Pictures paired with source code
=======
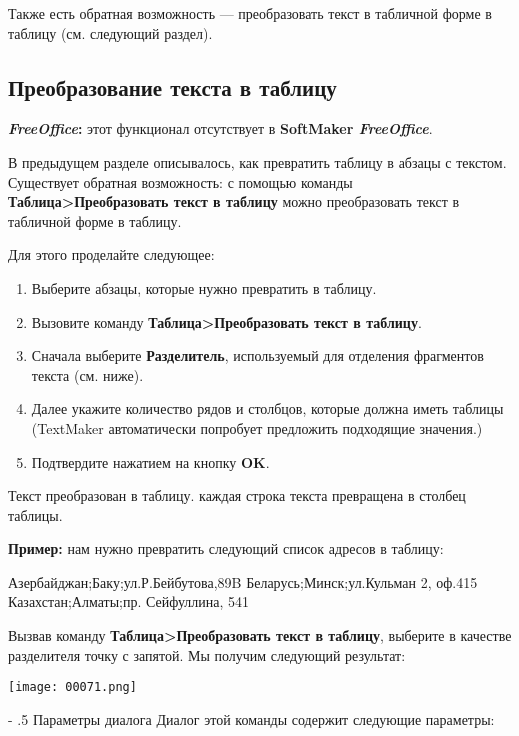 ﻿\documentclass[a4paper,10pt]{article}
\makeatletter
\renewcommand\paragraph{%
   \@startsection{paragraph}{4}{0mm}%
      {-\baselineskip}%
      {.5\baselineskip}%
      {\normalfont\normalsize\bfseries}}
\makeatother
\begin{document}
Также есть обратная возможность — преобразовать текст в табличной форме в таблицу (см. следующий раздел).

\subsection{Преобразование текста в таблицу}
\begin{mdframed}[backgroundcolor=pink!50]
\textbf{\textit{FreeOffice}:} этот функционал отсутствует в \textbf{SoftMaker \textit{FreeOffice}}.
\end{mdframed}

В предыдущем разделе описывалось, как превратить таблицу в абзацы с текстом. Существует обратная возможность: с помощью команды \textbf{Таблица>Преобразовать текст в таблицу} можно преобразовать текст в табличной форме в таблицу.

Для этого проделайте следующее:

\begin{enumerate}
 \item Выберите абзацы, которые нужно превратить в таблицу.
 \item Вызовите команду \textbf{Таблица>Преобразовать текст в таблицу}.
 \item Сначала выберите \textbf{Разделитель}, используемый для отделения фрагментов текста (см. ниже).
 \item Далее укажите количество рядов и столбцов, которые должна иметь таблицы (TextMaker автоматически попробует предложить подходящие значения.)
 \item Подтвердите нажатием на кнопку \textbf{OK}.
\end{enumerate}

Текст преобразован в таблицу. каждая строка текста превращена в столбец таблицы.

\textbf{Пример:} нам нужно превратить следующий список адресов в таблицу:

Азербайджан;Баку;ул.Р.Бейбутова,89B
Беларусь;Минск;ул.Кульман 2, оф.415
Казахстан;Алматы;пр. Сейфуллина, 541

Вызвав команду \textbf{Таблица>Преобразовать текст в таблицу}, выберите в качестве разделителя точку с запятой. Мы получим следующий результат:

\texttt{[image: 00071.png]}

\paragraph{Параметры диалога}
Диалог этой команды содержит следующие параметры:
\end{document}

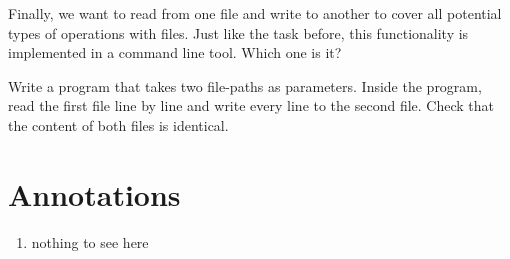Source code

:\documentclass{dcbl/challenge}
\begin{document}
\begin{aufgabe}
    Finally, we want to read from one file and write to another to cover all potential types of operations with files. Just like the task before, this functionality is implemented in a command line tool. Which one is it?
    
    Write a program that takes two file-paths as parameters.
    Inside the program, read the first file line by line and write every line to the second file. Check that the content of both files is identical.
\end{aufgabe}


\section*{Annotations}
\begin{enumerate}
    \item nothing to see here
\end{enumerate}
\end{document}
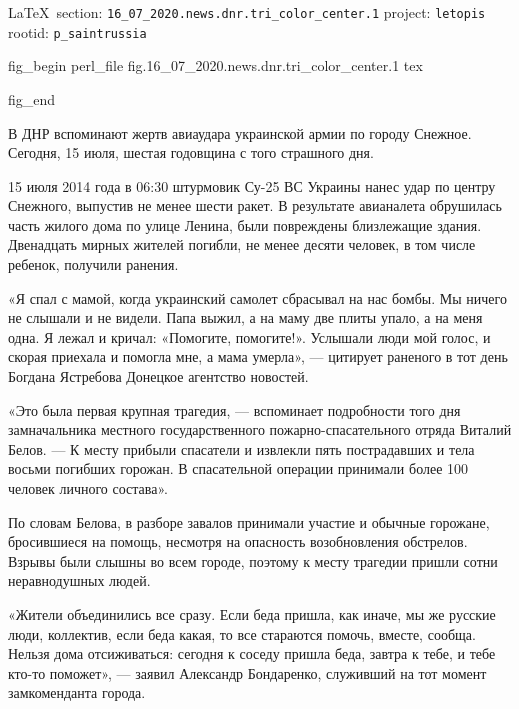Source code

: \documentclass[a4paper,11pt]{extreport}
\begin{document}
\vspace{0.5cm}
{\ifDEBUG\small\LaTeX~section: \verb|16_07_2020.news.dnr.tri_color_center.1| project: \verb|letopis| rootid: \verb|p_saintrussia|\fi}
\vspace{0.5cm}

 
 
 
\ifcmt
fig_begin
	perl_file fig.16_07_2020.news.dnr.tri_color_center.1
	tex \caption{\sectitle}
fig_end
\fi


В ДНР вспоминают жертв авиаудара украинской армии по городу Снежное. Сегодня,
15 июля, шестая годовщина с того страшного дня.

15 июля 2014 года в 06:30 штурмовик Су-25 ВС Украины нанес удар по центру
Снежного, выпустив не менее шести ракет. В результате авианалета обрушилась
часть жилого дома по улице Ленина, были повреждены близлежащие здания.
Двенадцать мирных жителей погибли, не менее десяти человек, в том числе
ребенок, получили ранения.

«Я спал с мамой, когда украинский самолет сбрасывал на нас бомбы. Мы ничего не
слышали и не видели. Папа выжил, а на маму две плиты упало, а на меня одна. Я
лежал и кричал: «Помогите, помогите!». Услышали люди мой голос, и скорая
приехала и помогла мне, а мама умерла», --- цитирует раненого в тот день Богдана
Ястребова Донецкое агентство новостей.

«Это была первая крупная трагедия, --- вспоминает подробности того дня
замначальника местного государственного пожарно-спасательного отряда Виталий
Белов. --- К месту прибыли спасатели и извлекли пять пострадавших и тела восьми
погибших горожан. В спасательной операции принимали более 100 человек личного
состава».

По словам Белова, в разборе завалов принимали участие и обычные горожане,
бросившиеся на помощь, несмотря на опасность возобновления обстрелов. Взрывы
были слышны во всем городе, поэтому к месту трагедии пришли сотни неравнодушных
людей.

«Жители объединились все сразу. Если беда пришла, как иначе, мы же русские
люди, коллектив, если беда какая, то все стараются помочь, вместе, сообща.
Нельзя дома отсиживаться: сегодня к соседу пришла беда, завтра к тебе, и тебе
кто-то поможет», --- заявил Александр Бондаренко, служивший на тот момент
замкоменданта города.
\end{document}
=======
To-do item: Pull every line with the word "которые" from the data.

Result:
 \item Выберите абзацы, которые нужно превратить в таблицу.
 \item Далее укажите количество рядов и столбцов, которые должна иметь таблицы (TextMaker автоматически попробует предложить подходящие значения.)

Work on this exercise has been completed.